This is an story I found in ‘Learning vi and Vim Editors’ — which I started reading to ‘vim-maxx’:
Mary Ann Horton, who has been involved with Berkeley Unix since almost the begin‐
ning, tells the following story:
While the vi experience was much like Notepad, it was also a very powerful editor.
Students and faculty made heavy use of the power tools available, like the “global”
command that would make the same change on all lines matching some pattern, or
the ability to give commands like “delete 13 paragraphs” or “copy the text through the matching parenthesis.” But vi had a steep learning curve, and first-time users wanted
to use the arrow keys on their terminals to move around in the file, Notepad style.

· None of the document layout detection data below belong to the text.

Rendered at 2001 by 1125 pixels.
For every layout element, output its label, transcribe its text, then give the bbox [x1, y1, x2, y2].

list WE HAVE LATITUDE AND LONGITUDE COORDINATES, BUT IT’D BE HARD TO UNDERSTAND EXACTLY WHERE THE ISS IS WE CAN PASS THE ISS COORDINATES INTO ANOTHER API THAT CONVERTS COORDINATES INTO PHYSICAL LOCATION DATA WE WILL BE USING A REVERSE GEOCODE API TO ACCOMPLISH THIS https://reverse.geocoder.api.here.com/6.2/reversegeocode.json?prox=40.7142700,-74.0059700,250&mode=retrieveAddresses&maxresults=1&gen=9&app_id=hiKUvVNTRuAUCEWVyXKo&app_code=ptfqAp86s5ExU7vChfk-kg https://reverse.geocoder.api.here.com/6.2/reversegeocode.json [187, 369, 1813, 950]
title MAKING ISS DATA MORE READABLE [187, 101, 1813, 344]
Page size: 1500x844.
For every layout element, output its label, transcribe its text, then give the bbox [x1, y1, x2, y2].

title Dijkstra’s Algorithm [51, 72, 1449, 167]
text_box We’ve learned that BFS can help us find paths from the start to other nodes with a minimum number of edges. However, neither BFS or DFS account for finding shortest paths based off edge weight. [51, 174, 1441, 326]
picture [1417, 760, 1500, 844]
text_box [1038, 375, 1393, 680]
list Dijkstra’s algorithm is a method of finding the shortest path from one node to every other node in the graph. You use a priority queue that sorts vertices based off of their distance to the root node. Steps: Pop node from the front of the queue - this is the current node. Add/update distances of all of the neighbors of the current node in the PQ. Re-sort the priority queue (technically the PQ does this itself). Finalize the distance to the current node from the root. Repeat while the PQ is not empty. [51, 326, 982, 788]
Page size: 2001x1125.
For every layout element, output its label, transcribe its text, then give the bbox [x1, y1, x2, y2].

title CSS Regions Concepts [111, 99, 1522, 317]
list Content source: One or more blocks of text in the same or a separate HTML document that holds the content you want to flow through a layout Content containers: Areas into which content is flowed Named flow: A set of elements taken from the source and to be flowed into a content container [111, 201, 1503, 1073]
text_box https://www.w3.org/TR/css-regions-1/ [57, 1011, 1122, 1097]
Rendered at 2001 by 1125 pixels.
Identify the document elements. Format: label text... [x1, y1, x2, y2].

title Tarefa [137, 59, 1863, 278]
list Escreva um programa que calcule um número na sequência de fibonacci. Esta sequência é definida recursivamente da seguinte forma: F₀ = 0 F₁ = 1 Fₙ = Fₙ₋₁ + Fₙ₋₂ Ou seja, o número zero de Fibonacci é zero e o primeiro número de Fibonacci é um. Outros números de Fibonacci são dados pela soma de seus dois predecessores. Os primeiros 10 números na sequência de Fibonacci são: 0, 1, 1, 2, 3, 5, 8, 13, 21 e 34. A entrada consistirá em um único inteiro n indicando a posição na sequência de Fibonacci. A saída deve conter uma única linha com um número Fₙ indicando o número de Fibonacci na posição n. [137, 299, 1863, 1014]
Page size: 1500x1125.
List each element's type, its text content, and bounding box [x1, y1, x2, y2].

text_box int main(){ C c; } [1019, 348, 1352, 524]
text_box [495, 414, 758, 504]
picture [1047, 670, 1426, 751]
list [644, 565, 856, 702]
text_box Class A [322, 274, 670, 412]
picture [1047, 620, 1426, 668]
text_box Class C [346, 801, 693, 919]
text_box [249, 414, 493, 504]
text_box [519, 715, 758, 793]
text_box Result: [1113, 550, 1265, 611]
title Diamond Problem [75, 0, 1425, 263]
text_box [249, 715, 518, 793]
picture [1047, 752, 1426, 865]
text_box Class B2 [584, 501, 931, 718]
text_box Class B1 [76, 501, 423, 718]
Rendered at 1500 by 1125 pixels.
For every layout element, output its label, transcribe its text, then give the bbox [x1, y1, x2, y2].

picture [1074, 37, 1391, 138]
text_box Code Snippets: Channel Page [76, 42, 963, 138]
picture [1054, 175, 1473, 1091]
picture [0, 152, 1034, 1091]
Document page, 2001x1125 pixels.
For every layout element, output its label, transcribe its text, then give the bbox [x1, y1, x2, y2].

Arrow keys didn’t work in vi, and for a very good reason. Users had a variety of
different brands of terminals, and all those terminals’ arrow keys sent different codes
when they were pressed.
Bill [Joy] didn’t have to worry about arrow keys. He had found a way to work from
home, getting a Lear-Siegler ADM-3A terminal in his apartment. The ADM-3A was
widely advertised as “the dumb terminal” because it didn’t have a lot of fancy features,
like arrow keys, allowing it to be sold for the then-low price of $995. Instead, LSI
painted arrows on the H, J, K, and L keys.4 Bill had set up vi commands to match: h
moved the cursor left, j down, k up, and l to the right. Every vi user had to learn h, j,
k, and l to move around the file.
What if you wanted to type a word with an “h” in it? vi, like ed, was a “moded” editor.
This meant you were either in “command mode,” where it treated keys you pressed as
commands, or “input mode,” where keystrokes were content to be added to the file.
A command like i for “insert” put you in input mode, and the Escape ( ESC ) key got
you back to command mode.
How to get arrow keys to work in vi? These special keys sent two or three character
sequences, usually beginning with Escape. We called them “escape sequences.” Escape,
however, was already an important vi command. It took you out of input mode, and
if you were already out of input mode, it beeped. One of the first things you learned
in vi was that, if you’d forgotten which mode you were in, you pressed the ESC key
until it beeped, and then you knew you were in command mode.
vi used a terminal capability database file called “termcap,” which told it which codes,
for your specific model terminal, to send to move the cursor, clear the screen, and the
like. It was easy enough to add the arrow key sequences to termcap.
If the computer received an Escape, was the user hitting the ESC key or an arrow
key? Should the editor exit input mode, or should it wait for more text to interpret
an arrow key? Once the editor tried to read more text, the program would hang until
something came in.
Fortunately, a new Unix feature allowed the editor to wait briefly to see if another
character came in. If that character might be part of a valid escape sequence, vi could
keep reading to see what other key the user had pressed. If no more characters came
in for that brief interval, the user must have pressed the ESC key. Problem solved!
Around the spring of 1979, I added code and termcap entries for vi to understand
arrow keys, Home, Page-Up, and other keys that some of the terminals had. I configured termcap as if the ADM-3a had arrow keys that sent h, j, k, and l; and
then I deleted the hardcoded h, j, k, and l commands. I thought I had it all fixed up.
Within a day, I had a line of angry CS grad students outside my office door. Peter
was at the head of the line. He wanted to know why I broke hjkl on his terminal. I
explained to him that his arrow keys worked now, and he didn’t have to use hjkl; he
could use the arrow keys instead.
Peter rolled his eyes. “You don’t understand,” he said. “We like using hjkl! We’re
touch typists. Our fingers are right over the hjkl keys. We don’t want to have to
move them way to the edge of the keyboard to use arrow keys. Give us back our hjkl
commands!” The line of students agreed.
They were right. I put back hjkl and left the arrow key functionality in too. And
I realized how important the key placements of vi commands were. Almost any
command you used often was a lowercase letter. I got really fast with vi, and to this
day I prefer vi to edit text files. I’ve trained several classes of IT professionals how to
get the most out of vi and Unix power tools.
Because J looks like a down arrow, obviously! /s
I’m wondering if there was some other popular interface for some other device (elevators perhaps?) That had Down on left and Up on right.
Since for an elevator, up is forward and down is backward…
And I wonder if they copied from that order, not thinking about (or remotely expecting) the UX of how down on left would fuck people up for countless years to come.